Data excerpts:
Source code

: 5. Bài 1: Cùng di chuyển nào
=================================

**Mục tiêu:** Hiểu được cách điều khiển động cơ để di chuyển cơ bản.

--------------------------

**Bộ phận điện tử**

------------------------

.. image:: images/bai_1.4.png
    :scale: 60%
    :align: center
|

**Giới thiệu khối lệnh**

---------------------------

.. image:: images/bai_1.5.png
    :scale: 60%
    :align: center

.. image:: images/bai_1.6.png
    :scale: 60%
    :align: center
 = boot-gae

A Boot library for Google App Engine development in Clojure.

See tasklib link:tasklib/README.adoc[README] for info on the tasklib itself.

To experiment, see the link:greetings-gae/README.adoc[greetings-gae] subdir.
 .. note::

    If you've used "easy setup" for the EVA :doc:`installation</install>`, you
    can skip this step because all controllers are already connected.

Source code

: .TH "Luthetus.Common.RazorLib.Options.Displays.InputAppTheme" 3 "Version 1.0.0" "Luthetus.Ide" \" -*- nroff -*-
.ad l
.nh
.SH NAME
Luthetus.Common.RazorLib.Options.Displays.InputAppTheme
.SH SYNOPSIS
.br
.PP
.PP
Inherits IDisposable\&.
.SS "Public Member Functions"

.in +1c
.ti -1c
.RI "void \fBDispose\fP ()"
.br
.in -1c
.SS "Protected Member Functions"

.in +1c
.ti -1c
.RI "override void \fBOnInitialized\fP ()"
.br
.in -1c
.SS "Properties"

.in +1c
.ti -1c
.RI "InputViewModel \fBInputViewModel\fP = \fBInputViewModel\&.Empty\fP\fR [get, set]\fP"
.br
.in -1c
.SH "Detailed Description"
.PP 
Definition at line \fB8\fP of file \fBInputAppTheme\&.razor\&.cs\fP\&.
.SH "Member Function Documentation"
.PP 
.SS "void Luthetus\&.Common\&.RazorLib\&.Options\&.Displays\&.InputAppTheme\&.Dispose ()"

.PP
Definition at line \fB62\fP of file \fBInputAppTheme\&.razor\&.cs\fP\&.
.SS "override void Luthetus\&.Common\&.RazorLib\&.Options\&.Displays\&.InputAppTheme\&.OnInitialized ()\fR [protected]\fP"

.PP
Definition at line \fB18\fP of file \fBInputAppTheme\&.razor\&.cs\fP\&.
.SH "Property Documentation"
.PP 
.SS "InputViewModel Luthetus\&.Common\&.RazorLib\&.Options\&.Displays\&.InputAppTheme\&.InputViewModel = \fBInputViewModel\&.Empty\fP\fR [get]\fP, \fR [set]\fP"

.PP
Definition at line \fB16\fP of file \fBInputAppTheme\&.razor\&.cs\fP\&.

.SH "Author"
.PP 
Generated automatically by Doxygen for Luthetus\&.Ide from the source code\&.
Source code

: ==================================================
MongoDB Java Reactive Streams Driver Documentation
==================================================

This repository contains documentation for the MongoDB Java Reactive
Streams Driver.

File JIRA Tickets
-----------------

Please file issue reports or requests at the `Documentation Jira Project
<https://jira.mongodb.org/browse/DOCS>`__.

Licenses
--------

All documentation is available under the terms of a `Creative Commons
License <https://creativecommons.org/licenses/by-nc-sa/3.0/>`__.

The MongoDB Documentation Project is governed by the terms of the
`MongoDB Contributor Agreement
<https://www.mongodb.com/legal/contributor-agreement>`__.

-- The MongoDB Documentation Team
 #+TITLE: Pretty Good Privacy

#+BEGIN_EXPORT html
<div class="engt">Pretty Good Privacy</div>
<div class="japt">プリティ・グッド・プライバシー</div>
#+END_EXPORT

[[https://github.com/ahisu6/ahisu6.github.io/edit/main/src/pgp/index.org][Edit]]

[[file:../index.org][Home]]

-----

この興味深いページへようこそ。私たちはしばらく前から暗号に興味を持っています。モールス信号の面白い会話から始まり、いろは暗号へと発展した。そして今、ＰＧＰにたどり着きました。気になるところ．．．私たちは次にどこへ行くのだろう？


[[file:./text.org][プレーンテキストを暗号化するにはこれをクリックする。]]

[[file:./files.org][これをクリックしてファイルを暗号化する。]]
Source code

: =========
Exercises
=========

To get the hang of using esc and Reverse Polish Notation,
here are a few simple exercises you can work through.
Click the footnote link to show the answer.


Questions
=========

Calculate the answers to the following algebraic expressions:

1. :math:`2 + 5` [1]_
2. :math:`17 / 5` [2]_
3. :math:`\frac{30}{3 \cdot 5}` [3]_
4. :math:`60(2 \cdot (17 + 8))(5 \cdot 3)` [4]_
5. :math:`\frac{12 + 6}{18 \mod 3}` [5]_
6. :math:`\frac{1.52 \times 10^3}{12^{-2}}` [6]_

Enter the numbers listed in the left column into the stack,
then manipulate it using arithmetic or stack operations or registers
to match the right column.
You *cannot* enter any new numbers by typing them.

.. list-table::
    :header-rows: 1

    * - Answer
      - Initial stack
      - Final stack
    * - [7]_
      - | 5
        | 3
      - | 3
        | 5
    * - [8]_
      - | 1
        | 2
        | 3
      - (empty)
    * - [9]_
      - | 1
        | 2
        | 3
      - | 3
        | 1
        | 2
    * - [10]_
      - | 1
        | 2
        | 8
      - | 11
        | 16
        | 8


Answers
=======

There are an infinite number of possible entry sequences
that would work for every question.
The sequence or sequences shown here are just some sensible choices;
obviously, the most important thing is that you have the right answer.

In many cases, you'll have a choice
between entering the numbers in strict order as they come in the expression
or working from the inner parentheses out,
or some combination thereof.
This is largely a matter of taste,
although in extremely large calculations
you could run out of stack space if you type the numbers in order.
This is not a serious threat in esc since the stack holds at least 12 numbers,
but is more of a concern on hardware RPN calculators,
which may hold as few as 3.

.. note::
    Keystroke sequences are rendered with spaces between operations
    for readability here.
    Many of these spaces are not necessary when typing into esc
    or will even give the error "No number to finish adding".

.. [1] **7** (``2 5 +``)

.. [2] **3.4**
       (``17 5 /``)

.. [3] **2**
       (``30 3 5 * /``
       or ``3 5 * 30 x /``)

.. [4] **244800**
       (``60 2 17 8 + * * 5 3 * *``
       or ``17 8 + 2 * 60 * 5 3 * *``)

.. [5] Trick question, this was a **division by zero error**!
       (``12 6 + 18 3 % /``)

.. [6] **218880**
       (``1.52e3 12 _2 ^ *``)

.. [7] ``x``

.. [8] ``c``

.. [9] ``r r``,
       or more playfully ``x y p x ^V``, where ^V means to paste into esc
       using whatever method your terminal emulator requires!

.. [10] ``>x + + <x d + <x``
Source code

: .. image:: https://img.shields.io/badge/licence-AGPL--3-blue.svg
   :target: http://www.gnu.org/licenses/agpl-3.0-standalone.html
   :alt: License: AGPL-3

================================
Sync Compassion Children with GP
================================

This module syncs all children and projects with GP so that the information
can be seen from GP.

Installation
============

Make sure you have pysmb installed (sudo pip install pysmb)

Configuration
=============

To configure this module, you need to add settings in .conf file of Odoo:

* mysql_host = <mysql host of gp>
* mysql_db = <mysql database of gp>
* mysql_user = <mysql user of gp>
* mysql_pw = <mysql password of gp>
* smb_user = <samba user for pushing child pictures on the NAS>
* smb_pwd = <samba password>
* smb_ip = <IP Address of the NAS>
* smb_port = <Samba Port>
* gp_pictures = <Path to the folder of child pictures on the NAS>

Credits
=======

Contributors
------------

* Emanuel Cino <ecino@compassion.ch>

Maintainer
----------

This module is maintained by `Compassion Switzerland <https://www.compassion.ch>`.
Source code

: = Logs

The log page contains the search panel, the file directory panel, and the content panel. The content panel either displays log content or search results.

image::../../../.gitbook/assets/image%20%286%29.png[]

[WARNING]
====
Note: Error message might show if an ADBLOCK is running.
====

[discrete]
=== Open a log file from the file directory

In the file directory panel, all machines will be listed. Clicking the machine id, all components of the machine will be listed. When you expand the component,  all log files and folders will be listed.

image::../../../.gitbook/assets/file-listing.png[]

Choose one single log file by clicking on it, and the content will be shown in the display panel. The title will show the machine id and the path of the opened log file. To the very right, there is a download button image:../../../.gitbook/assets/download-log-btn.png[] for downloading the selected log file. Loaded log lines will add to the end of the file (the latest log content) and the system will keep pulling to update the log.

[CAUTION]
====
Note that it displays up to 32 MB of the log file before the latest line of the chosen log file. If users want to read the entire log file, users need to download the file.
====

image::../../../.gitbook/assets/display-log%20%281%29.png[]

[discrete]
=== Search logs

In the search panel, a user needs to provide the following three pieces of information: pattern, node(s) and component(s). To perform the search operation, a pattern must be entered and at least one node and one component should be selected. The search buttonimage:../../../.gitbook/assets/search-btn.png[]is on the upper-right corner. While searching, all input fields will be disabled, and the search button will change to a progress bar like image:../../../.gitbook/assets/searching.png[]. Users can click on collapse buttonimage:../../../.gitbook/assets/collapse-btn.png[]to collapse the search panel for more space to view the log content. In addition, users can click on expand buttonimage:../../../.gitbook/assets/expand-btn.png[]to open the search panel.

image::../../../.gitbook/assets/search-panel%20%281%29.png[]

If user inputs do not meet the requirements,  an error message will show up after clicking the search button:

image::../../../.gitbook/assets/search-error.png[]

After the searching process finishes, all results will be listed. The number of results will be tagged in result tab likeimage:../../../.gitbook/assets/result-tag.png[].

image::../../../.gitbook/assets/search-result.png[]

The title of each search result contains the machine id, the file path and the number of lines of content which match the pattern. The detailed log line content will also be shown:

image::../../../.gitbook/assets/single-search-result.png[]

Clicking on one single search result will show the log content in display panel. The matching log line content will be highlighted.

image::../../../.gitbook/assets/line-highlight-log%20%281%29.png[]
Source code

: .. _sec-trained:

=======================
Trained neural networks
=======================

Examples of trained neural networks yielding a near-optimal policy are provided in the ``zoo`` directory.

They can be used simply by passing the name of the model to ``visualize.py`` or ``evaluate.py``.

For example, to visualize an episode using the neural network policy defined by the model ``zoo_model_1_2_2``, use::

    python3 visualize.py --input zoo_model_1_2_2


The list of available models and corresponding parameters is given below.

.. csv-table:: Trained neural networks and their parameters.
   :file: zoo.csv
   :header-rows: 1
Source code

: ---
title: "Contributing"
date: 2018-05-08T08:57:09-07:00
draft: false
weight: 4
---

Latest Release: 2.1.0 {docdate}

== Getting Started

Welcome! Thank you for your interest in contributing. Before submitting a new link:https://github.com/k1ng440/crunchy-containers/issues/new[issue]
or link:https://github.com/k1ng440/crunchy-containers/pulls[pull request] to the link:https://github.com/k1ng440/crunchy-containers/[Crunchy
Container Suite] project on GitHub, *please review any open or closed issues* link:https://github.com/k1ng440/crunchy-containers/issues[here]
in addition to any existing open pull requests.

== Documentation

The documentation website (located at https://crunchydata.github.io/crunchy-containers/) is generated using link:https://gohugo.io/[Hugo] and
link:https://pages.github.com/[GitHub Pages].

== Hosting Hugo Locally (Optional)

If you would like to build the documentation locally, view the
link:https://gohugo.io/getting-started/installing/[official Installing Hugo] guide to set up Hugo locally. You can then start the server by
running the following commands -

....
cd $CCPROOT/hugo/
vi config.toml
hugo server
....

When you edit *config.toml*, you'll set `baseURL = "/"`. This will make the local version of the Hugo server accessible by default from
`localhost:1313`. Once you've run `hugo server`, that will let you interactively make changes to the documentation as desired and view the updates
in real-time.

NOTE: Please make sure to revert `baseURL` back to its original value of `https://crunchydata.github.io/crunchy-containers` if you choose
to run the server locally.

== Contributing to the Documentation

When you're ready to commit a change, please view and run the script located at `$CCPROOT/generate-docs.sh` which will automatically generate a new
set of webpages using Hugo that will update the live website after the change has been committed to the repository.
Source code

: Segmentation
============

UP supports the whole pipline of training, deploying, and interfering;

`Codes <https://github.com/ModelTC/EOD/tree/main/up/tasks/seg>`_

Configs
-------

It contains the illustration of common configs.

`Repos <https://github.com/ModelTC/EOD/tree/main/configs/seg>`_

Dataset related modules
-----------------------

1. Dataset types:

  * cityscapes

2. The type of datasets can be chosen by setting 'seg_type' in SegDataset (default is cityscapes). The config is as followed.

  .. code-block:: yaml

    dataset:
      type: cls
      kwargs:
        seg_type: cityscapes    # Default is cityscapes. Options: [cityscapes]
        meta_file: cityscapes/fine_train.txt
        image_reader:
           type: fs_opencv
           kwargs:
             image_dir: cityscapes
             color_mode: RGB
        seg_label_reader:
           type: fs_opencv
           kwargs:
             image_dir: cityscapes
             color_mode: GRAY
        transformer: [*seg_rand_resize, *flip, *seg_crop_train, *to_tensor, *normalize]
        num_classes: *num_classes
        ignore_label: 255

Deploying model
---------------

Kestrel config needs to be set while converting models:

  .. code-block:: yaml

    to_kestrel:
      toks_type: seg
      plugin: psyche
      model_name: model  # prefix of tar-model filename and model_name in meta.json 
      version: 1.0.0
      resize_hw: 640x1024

Directive: Wherever the word "CCPROOT" appears in the listing above, copy the whole line.

Solution for this task:
cd $CCPROOT/hugo/
When you're ready to commit a change, please view and run the script located at `$CCPROOT/generate-docs.sh` which will automatically generate a new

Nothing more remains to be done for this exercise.